══ EXTRACT TO READ ══
Scientific classification
- Kingdom: Animalia
- Phylum: Chordata
- Class: Aves
- Order: Galliformes
- Family: Phasianidae
- Genus: Crossoptilon
- Species: C. harmani
- Binomial name: Crossoptilon harmani Elwes, 1881

= Tibetan eared pheasant =

- Genus: Crossoptilon
- Species: harmani
- Authority: Elwes, 1881
- Conservation status: LC

Species of bird

The Tibetan eared pheasant (Crossoptilon harmani), also called Elwes' eared pheasant, is a species of bird in the family Phasianidae found in southeast Tibet and adjacent northern India, usually between 3000 and 5000 m elevation, but has been seen down to 2280 m in winter. The species is named after Henry John Harman.

Their natural habitats are boreal and temperate forests. Seen in bushy and grassy clearings, rhododendron thickets, and tall dense scrub in valleys, these birds are threatened by habitat destruction and hunting. They form monogamous pair bonds in the spring. Their eggs are laid from May to July, and incubated by the females.
═══
══ DATA PROVIDED ══
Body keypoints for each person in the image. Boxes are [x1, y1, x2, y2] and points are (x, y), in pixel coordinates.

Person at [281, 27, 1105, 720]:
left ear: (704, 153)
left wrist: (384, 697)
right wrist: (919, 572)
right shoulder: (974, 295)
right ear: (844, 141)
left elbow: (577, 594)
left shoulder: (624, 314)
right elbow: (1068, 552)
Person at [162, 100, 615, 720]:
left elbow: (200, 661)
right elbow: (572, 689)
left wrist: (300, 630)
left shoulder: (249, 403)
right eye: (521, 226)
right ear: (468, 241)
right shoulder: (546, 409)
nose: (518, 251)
═══
══ DATA PROVIDED ══
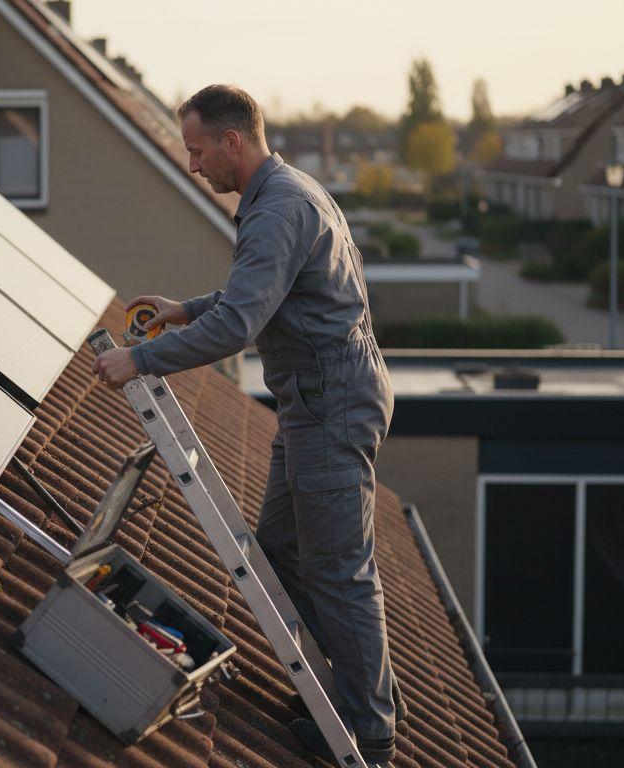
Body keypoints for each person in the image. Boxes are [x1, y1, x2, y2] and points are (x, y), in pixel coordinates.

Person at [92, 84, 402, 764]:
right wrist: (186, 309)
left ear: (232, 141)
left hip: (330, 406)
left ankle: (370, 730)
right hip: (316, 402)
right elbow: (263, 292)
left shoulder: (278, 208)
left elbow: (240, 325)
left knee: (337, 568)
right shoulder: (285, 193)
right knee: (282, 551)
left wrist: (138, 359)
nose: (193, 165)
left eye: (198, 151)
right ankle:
═══
══ DATA PROVIDED ══
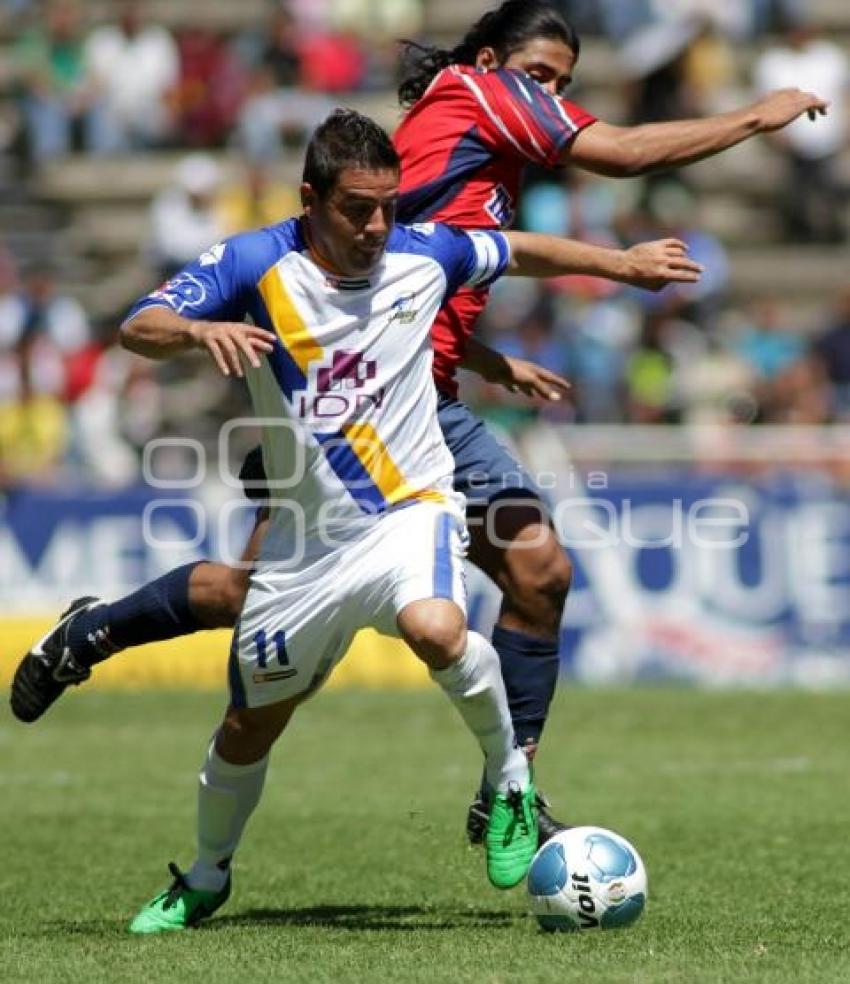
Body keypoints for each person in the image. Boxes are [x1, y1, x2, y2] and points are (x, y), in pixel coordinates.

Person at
═══
*EXERCISES:*
1 > In the text about the Tibetan eared pheasant, after whom is the species named?
2 > Carry on the text about the Tibetan eared pheasant, picking up after its final sentence about egg-laying and incubation.

*EXPECTED RESULTS:*
1 > Henry John Harman.

2 >
==Description==
The Tibetan eared pheasant shares many characteristics, such as the short ears and the droopy tail, with the white eared pheasant (C. crossoptilon), as well as having similar calls and hybridising with it in the Salween Valley, so the two may be conspecific. The Tibetan eared pheasant grows to a length between 75 and 85 cm, with females being slightly smaller than males. The sexes are similar. The beak is reddish-brown, the irises yellowish-orange, and the bare facial skin is red, as are the legs. The head is topped with a crown of black, dense, short feathers, on either side of which are short, nonprojecting ear tufts. The rest of the head and nape and a thin collar are white. The rest of the body, wings, and tail are bluish-grey, the mantle, neck and breast being of a darker shade, whereas the lower back, rump, upper tail coverts, and belly are paler whitish-grey. The wings are blackish-brown and the tail bluish-black.

==Distribution and habitat==
Their range is restricted to Tibet, northern India, and northern Bhutan. Their typical habitat is dense scrubby areas in river valleys, grassy hillsides, and the verges of both coniferous and deciduous woodlands. Although sometimes found at elevations as low as 2400 m, they usually occur between about 3000 and 5000 m.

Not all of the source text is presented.